Delivery of results. They have the necessary expertise/experience in their field to competently deliver to the standards we (and external regulations) require.

Understanding our goals and vision. We have a vision we want to achieve with our projects. We need to articulate this clearly and need our team to understand this and work with us to achieve it.

Competitive. While the above is essential, it’s hard to select someone if you know their quote is not competitive. We want to know we are not being taken advantage of on pricing.

Interior transformations require a team of hardworking experts.

Learning Curve

For us, the best outcome is to have a team of tradespeople we regularly use who have all the key characteristics we are after. They understand the expectations, how you operate, work well together and you can trust them to get the job done right without having to babysit them. We have been fortunate to have been through multiple renovations and worked with many contractors and consultants. These have provided many learning experiences (good and bad) and in due course we have built relationships with key tradespeople and suppliers we can rely on.

We have also worked with people who we definitely would not go back to; the type that twist a verbal agreement into suiting them and ripping you off, getting away with doing the minimum possible, taking shortcuts, and some who just weren’t enjoyable to work with.

For most, a renovation is an infrequent event, so how do you make sure you select the right team without having contacts or having worked with tradespeople before? And how do you make sure you don’t get ripped off or costs escalate?

It does vary on the size and complexity of the project you are working on, but here are a few tips.

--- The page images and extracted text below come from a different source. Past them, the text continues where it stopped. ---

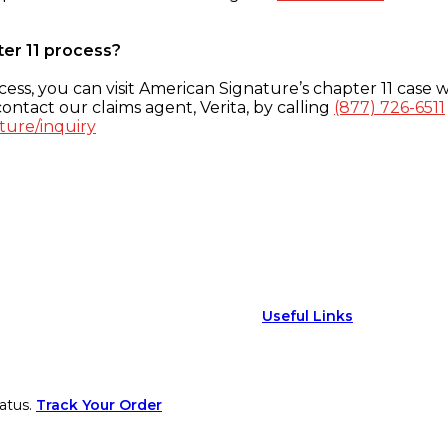
ter 11 process?
ess, you can visit American Signature’s chapter 11 case w
ontact our claims agent, Verita, by calling
(877) 726-6511
ture/inquiry
Useful Links
atus.
Track Your Order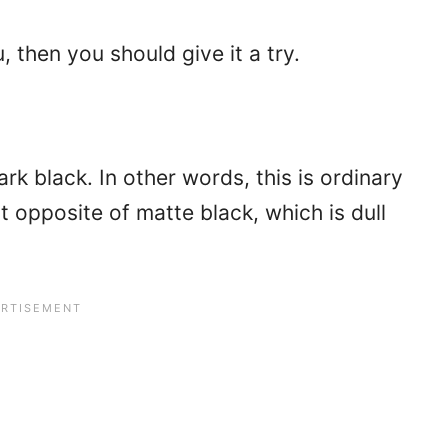
, then you should give it a try.
rk black. In other words, this is ordinary
act opposite of matte black, which is dull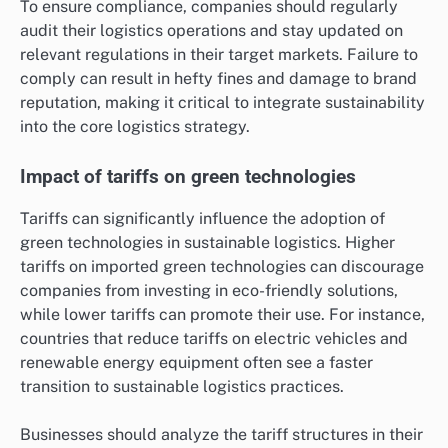
To ensure compliance, companies should regularly
audit their logistics operations and stay updated on
relevant regulations in their target markets. Failure to
comply can result in hefty fines and damage to brand
reputation, making it critical to integrate sustainability
into the core logistics strategy.
Impact of tariffs on green technologies
Tariffs can significantly influence the adoption of
green technologies in sustainable logistics. Higher
tariffs on imported green technologies can discourage
companies from investing in eco-friendly solutions,
while lower tariffs can promote their use. For instance,
countries that reduce tariffs on electric vehicles and
renewable energy equipment often see a faster
transition to sustainable logistics practices.
Businesses should analyze the tariff structures in their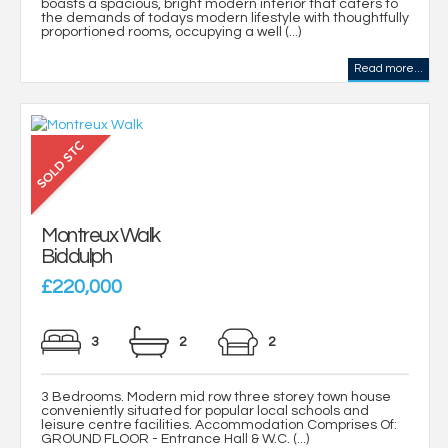
boasts a spacious, bright modern interior that caters to
the demands of todays modern lifestyle with thoughtfully
proportioned rooms, occupying a well (...)
Read more...
Montreux Walk
Biddulph
£220,000
3
2
2
3 Bedrooms. Modern mid row three storey town house
conveniently situated for popular local schools and
leisure centre facilities. Accommodation Comprises Of:
GROUND FLOOR - Entrance Hall & W.C. (...)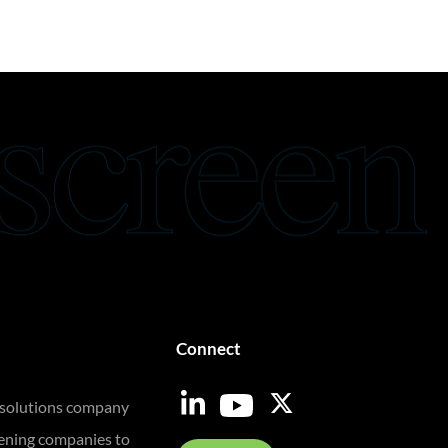
Connect
 solutions company
eening companies to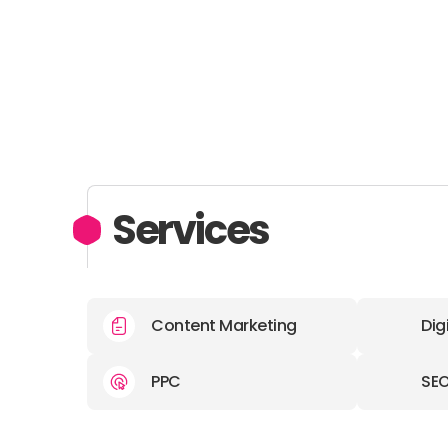
Services
Content Marketing
Dig
PPC
SE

Use contractors you trust, or seek referrals and recommendations.
  • Background check. While you may know the builder you are contemplating hiring, others would have dealt with them. Research their background, work they have done and are capable of, and importantly, look at feedback on their work. Is it bad, mixed, positive? For larger projects, I recommend checking their completed and current jobs and talking to their past and existing clients. Do your research.
  • Meet and talk. Get your contractors onsite, talk through the work required of them and make sure they understand it. An external house painter quoting on a few pictures and area of a house may not see the real condition and prep required.
  • Provide a clear scope of works and any conditions you want included. This makes it clear what is being priced, avoids disagreements and allows you to compare apples with apples if you have multiple quotes. If you’re doing serious works, then it’s recommended you get consultants to assist (preparing drawings, specifications, etc).
  • Create an agreement. Make sure you have a written agreement both parties accept, which includes scope of works, timing, any conditions (ie time of payments, retentions) and any inclusions or exclusions. The more detailed, the more certainty and clarity you will have.
Talk through the work on site, so your contractor can view, comment and price the work accurately before they start.

Trust Factor

A great example of having the right team was when we were on The Block NZ. With the time constraints, tradies constantly working over each other in confined spaces and with the demands of working on what was effectively a production set, it was critical to have the right team.

We needed people we could trust, rely on and consistently deliver our requests and expectations, which were very demanding. But regardless of scale and the amount of people you work with, the benefits of a good team contribute to the success of the project and how smoothly it runs.

Have a clear and detailed plan to remove miscommunication and remove the need for assumptions.